_Work to do_
Copy the passage of the printing-problem thread from "I'm using cups-1.1.23-r7" to "just stopped working." word for word.

_Document extract_
——————————

# Printing problem cups/hplip, USB works but jobs get canceled

## maiku

First, I'm using a 2.6.16-r3 kernel.

The USB works when I plug it in according to udevmonitor *Quote:*   

> UEVENT[1146453885.764884] remove@/class/usb/lp0
> 
> UEVENT[1146453885.764986] remove@/devices/pci0000:00/0000:00:1f.2/usb1/1-2/1-2:1.0
> 
> UEVENT[1146453885.765004] remove@/class/usb_device/usbdev1.3
> ...

 I'm using cups-1.1.23-r7 and hplip-0.9.10-r1.  I tried with the latest stable version, but that stopped working too.  I am unsure as to why it's not working.  It just stopped working.

/var/log/messages reports: *Quote:*   

> Apr 30 23:43:21 mike-gentoo-0 hpiod: unable to ParDevice::Open hp:/par/ANY?device=/dev/parport0: No such file or directory: io/hpiod/ppdevice.cpp 837
> 
> Apr 30 23:43:21 mike-gentoo-0 hpiod: unable to ParDevice::Open hp:/par/ANY?device=/dev/parport1: No such file or directory: io/hpiod/ppdevice.cpp 837
> 
> Apr 30 23:43:21 mike-gentoo-0 hpiod: unable to ParDevice::Open hp:/par/ANY?device=/dev/parport2: No such file or directory: io/hpiod/ppdevice.cpp 837
> ...

——————————

_Records shown_
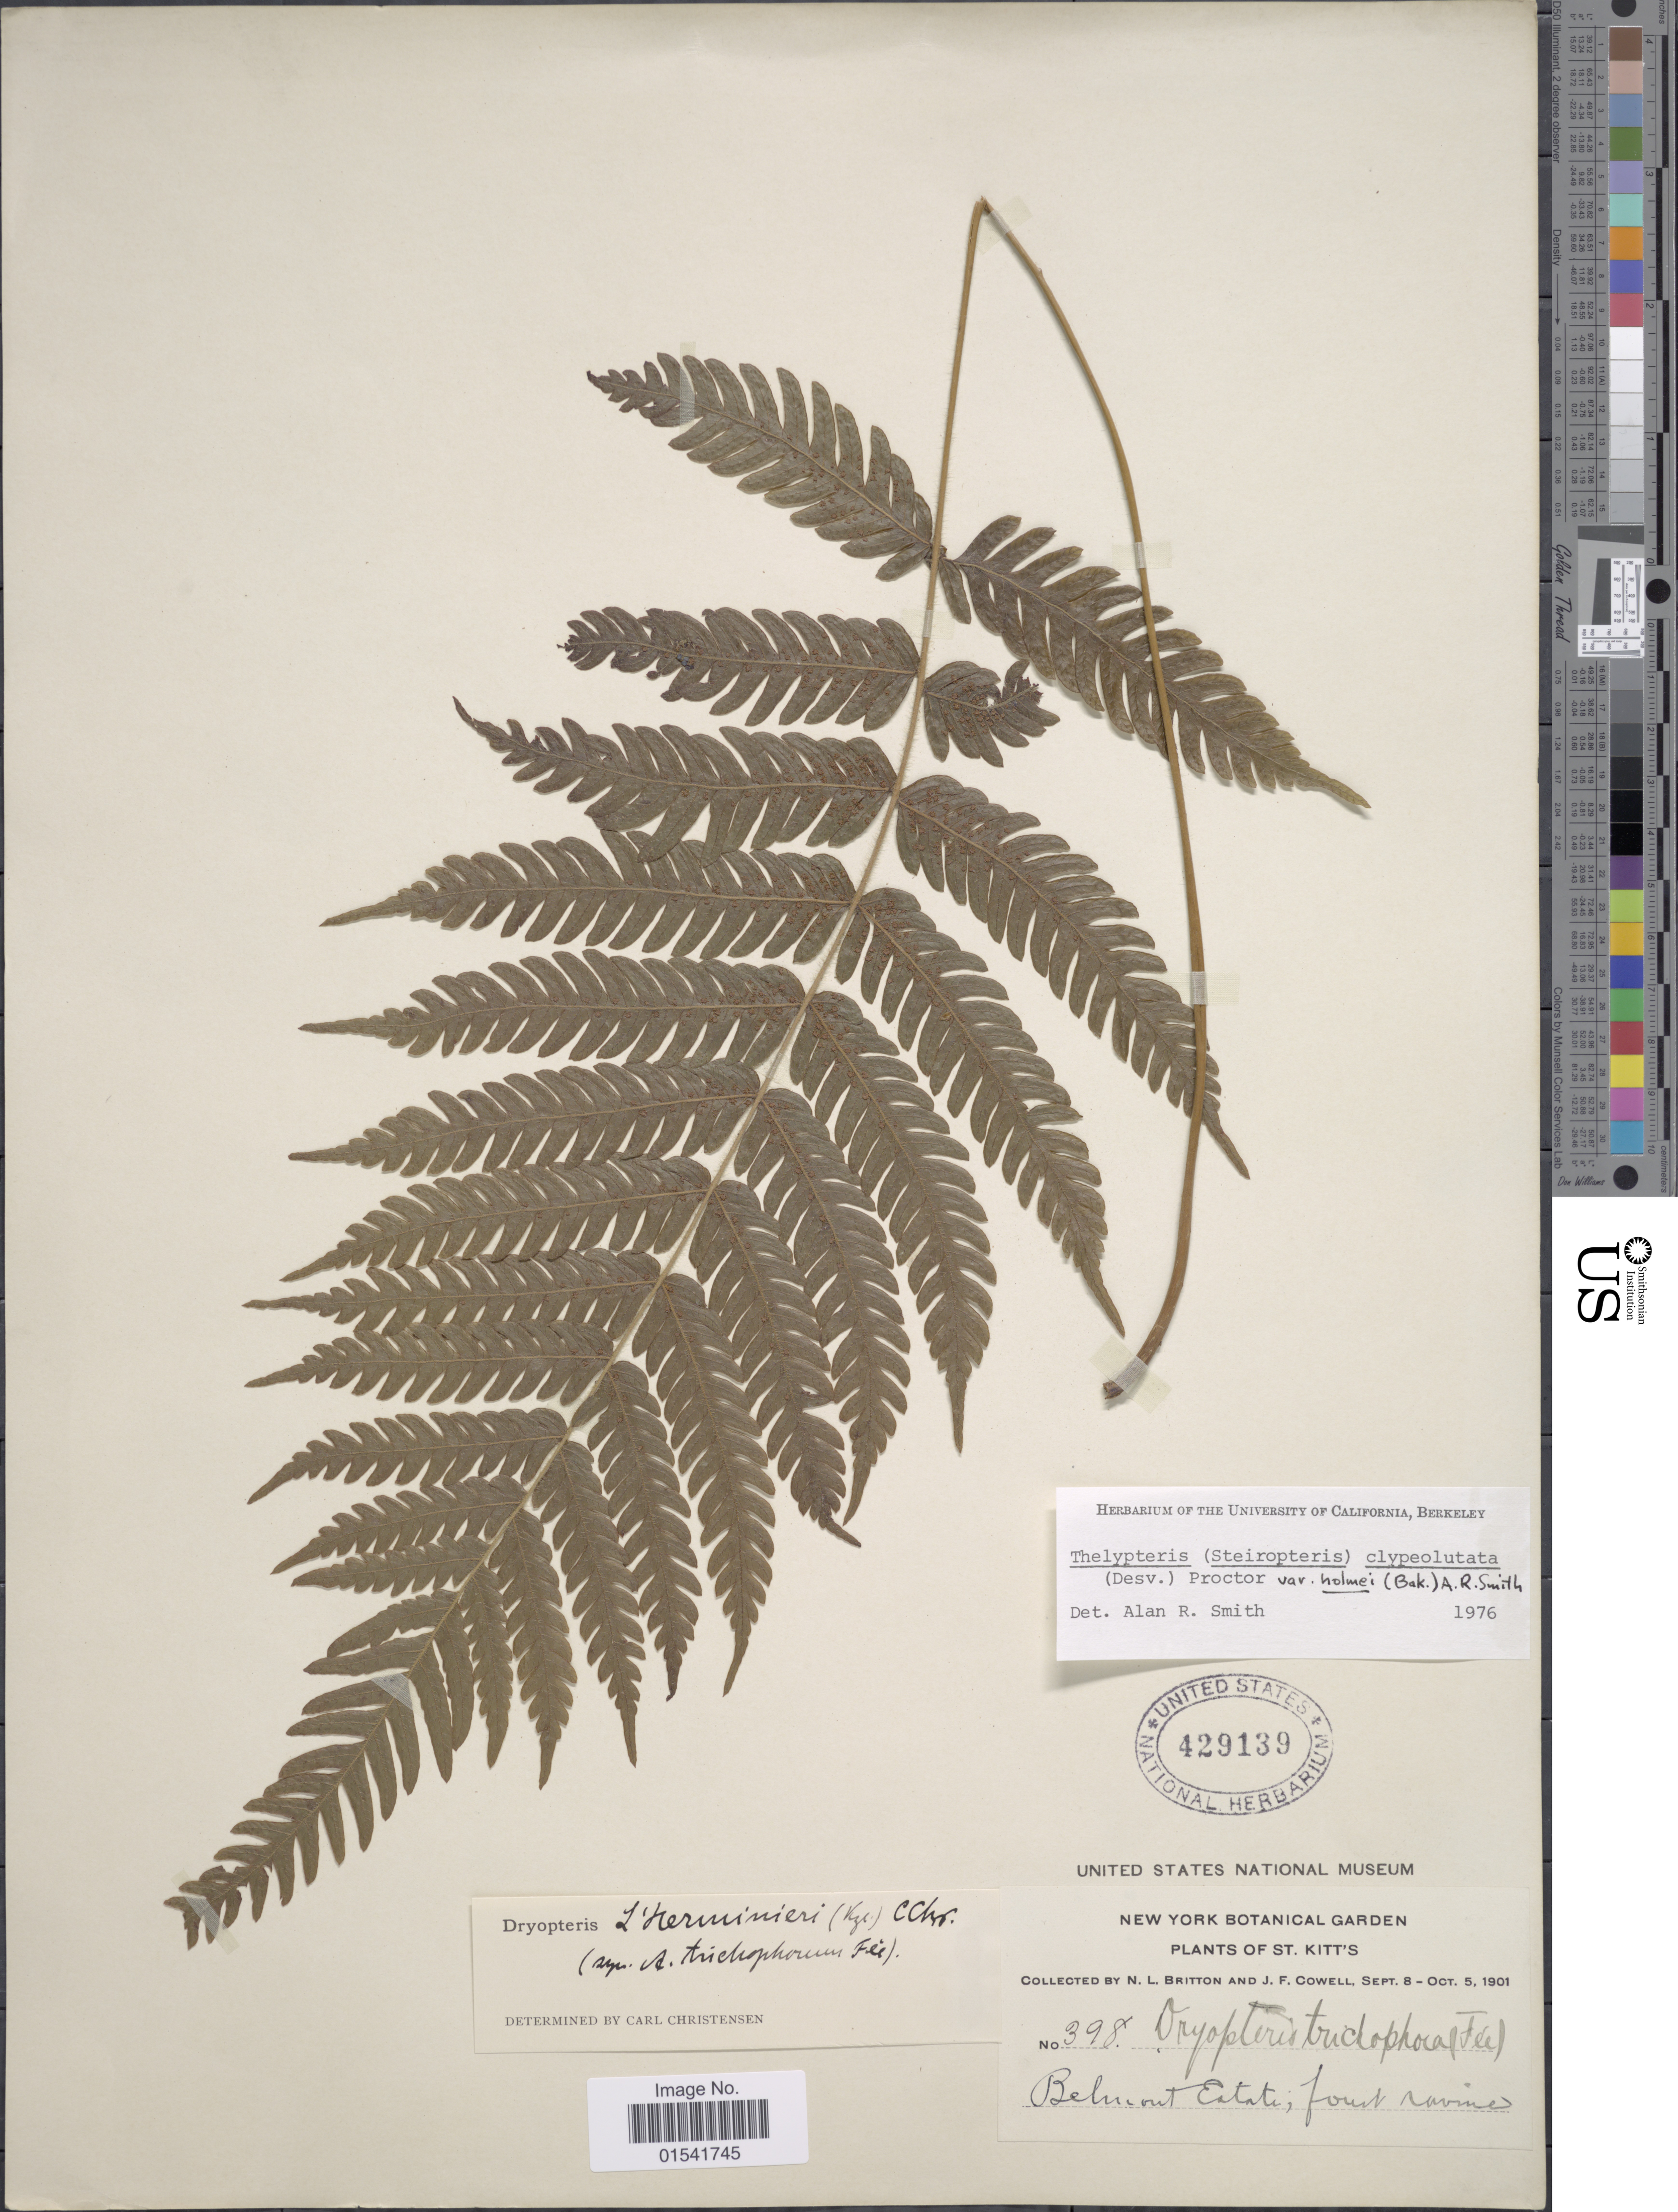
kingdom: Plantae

——————————

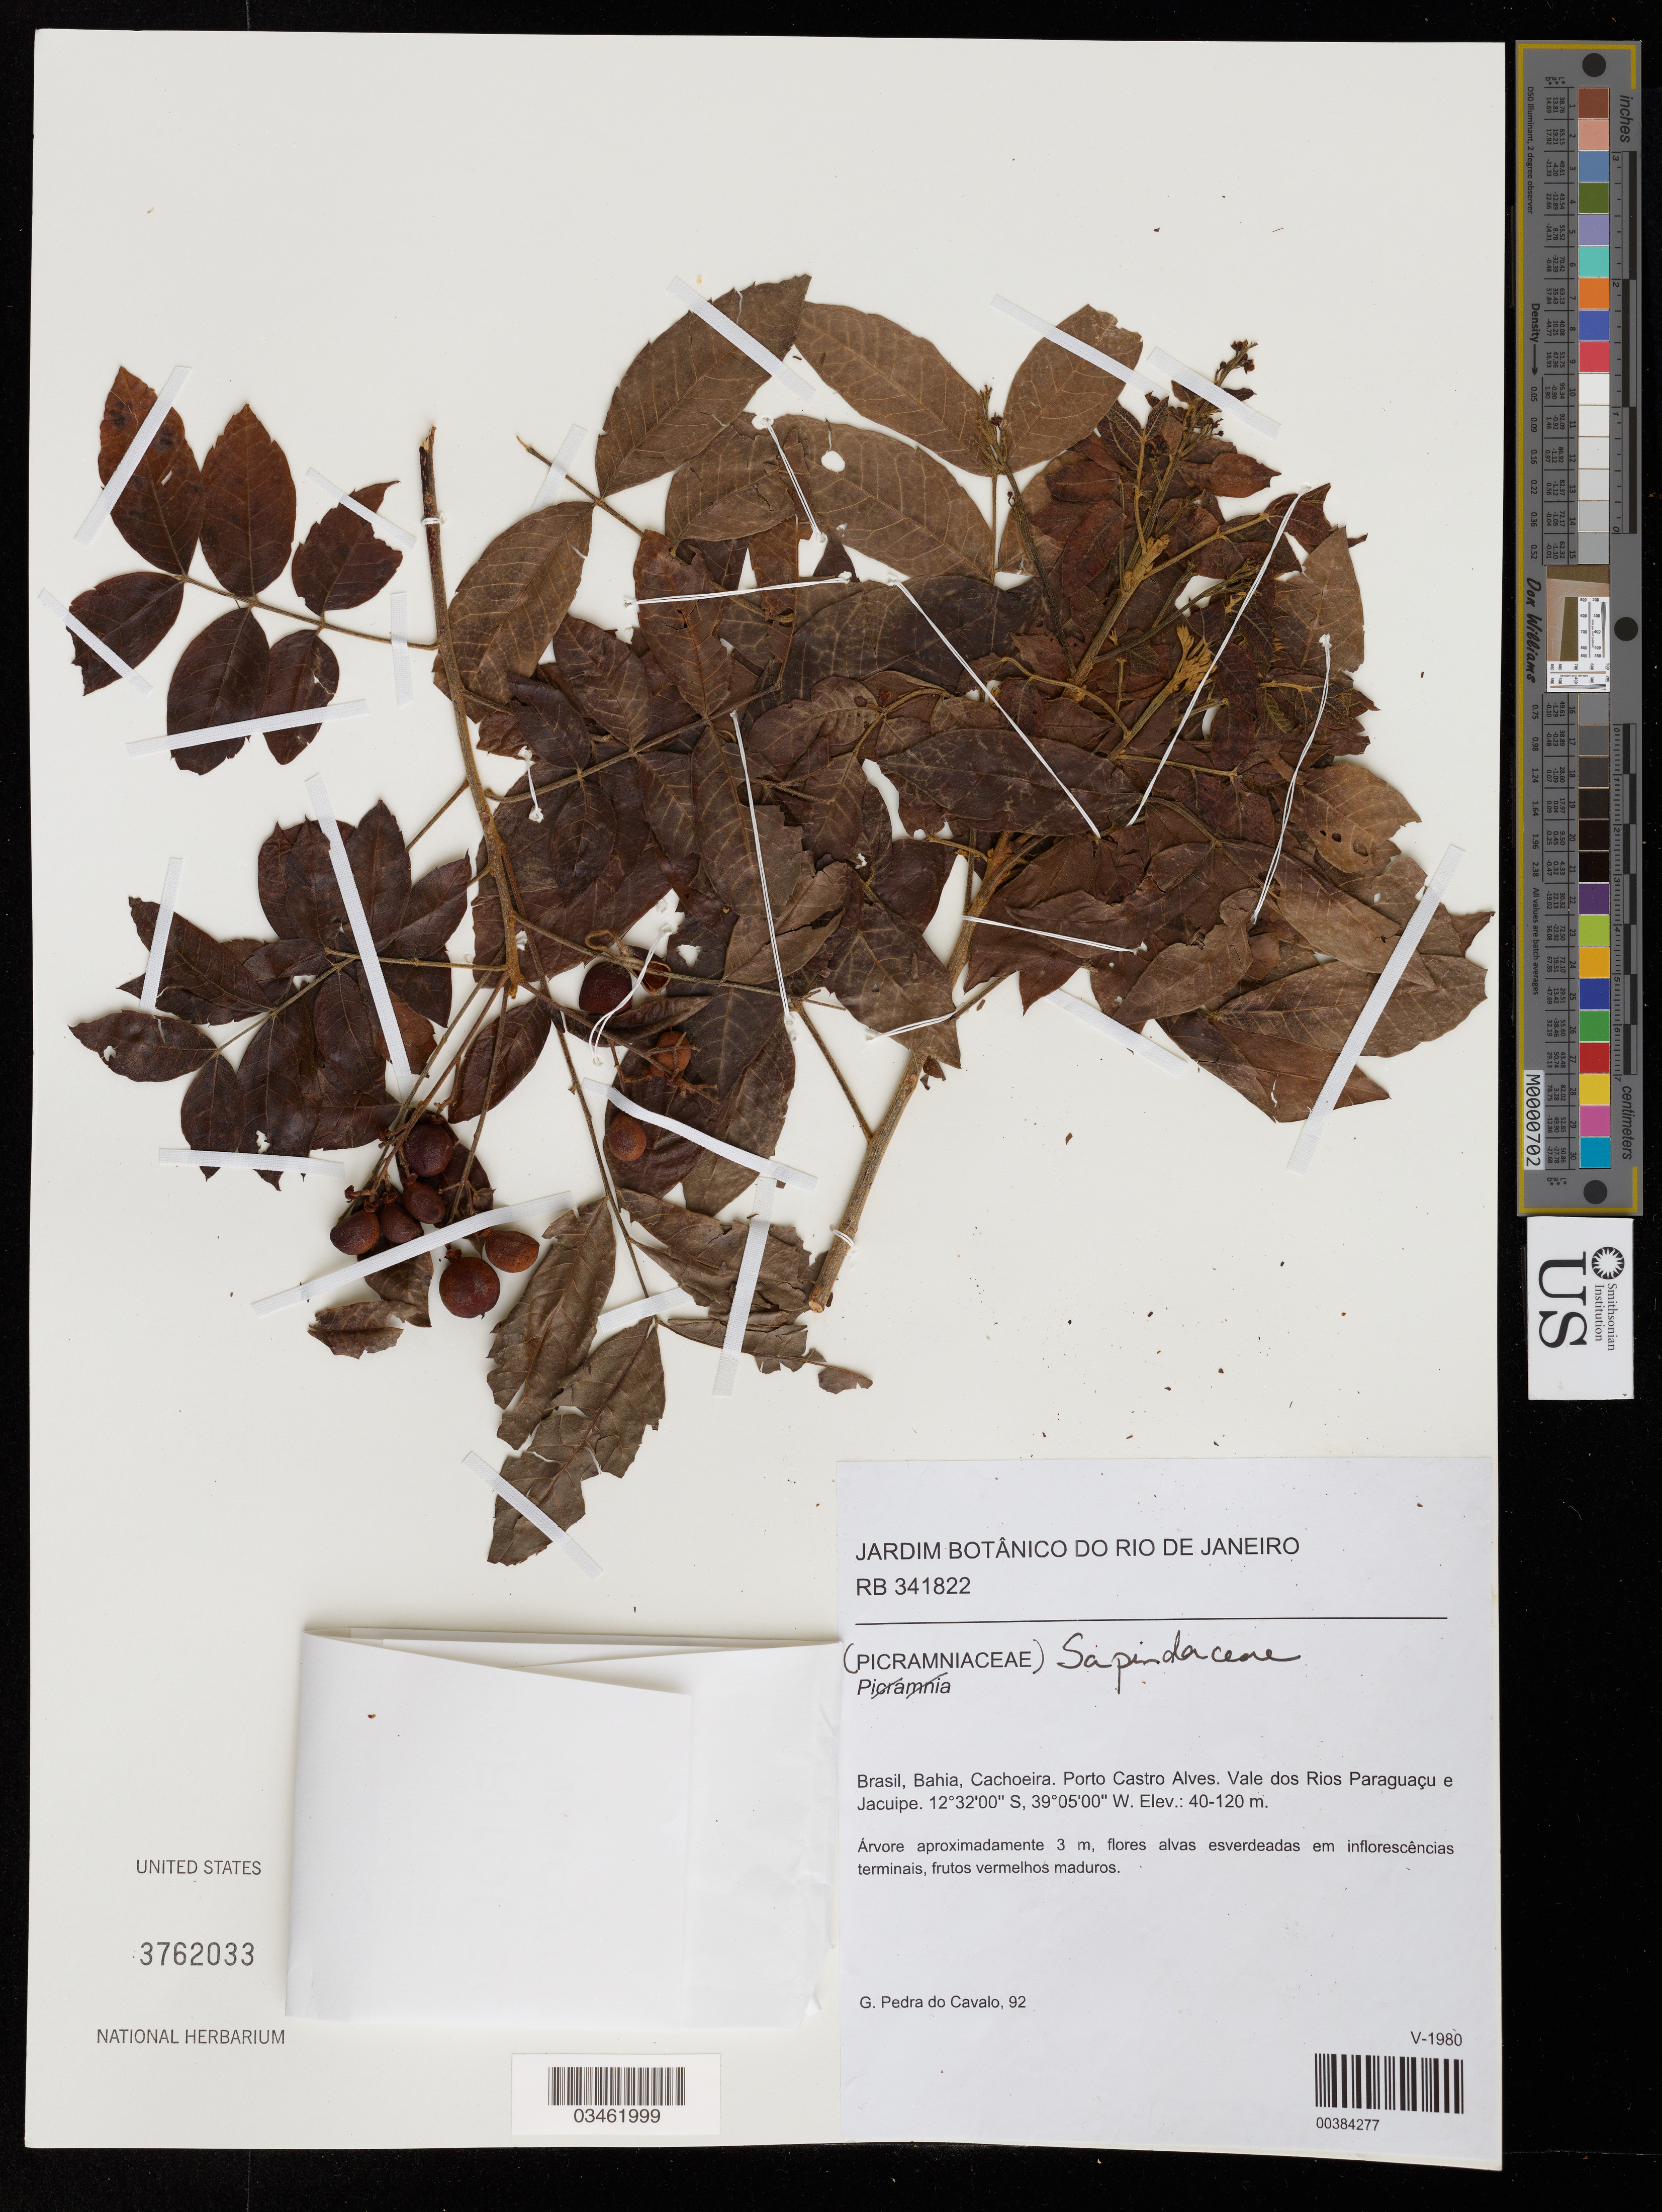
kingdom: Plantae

——————————

_Response for this exercise_
I'm using cups-1.1.23-r7 and hplip-0.9.10-r1.  I tried with the latest stable version, but that stopped working too.  I am unsure as to why it's not working.  It just stopped working.